Hum… pois… talvez… Sabe, estive a ler e sem querer percebi, é tudo uma questão de perspectiva, de presentes e de futuros.
Não é disso que falo. Repare no meu caso, do passado, não sei, para mim não existe, de nada me serve. Presente não tenho, é sempre igual, e se é igual não é mais que um pretérito continuamente a repetir-se. E futuro, desconheço mas surge como um pretérito mais-que-continuamente a repetir-se. Não sei se é assim com todos os que estão aqui, comigo é, e com grande parte daqueles que se dizem sãos também é, pelo menos comportam-se como se fosse. É como um caleidoscópio, mistura-se e dá sempre uma imagem diferente, mas a base é sempre a mesma…
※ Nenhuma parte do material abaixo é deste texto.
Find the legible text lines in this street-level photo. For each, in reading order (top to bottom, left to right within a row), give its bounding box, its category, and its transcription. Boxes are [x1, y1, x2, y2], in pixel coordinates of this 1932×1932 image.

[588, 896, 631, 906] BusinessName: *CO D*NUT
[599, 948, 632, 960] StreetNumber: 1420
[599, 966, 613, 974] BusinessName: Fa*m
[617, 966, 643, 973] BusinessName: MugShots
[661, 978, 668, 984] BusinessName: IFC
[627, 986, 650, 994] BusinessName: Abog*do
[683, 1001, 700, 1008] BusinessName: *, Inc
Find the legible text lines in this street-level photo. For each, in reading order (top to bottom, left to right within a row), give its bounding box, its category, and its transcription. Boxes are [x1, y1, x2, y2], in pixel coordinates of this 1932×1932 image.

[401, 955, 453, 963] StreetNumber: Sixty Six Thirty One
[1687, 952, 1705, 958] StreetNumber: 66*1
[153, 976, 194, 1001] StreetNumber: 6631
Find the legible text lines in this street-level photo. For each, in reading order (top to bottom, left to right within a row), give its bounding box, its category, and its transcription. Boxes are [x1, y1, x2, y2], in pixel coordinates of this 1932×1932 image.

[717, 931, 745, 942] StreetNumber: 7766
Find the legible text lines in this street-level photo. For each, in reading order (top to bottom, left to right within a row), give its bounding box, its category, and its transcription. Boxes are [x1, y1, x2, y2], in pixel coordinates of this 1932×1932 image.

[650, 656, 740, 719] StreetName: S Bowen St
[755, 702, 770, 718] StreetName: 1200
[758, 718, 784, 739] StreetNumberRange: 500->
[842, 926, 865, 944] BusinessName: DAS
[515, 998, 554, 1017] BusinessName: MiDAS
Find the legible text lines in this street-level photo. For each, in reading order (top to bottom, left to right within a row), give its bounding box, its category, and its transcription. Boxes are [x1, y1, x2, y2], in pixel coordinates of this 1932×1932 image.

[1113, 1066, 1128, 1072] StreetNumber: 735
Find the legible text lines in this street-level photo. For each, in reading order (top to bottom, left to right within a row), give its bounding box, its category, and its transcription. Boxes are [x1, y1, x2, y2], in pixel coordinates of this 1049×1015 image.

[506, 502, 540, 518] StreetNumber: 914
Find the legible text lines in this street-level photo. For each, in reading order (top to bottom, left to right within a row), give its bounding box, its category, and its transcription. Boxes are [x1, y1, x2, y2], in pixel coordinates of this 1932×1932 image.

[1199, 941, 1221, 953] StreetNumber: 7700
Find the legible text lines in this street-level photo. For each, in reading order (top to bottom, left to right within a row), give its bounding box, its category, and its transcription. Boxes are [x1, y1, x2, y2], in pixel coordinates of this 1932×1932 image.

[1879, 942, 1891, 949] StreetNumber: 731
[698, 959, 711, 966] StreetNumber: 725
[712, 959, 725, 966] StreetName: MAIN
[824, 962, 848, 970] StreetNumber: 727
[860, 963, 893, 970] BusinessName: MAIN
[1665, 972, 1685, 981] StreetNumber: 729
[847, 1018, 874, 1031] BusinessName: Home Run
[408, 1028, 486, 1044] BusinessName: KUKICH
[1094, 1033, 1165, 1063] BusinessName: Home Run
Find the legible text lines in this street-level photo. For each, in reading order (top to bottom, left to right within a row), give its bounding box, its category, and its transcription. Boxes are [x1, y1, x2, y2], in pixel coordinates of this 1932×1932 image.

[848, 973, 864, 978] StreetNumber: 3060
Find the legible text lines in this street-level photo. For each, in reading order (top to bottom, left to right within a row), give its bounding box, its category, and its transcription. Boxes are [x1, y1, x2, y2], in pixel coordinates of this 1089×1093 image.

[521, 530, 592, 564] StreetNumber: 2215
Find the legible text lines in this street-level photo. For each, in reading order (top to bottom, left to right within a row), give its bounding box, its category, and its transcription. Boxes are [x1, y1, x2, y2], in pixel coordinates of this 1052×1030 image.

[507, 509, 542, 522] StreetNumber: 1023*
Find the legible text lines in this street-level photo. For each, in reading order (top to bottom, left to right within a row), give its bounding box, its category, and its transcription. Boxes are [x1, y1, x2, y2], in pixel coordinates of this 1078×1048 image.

Mas sabe, e isto para terminar por hoje a conversa, porque se faz tarde, e isto de me perder no parque pode dar para o torto, ainda vem uma cega procurar-me, a mando de um mudo, cujo recado foi dado primeiro à surda.
Sabe, e se não o sabe fica a saber, eu pelo menos sei do que sofro. Sim sei, talvez não esteja assim tão mal. O que eu sofro é de conversas intermináveis com o senhor Folha e o senhor Silêncio, enquanto eles vivem na ilusão, ou melhor no limbo de um diagnóstico ainda não pesquisado.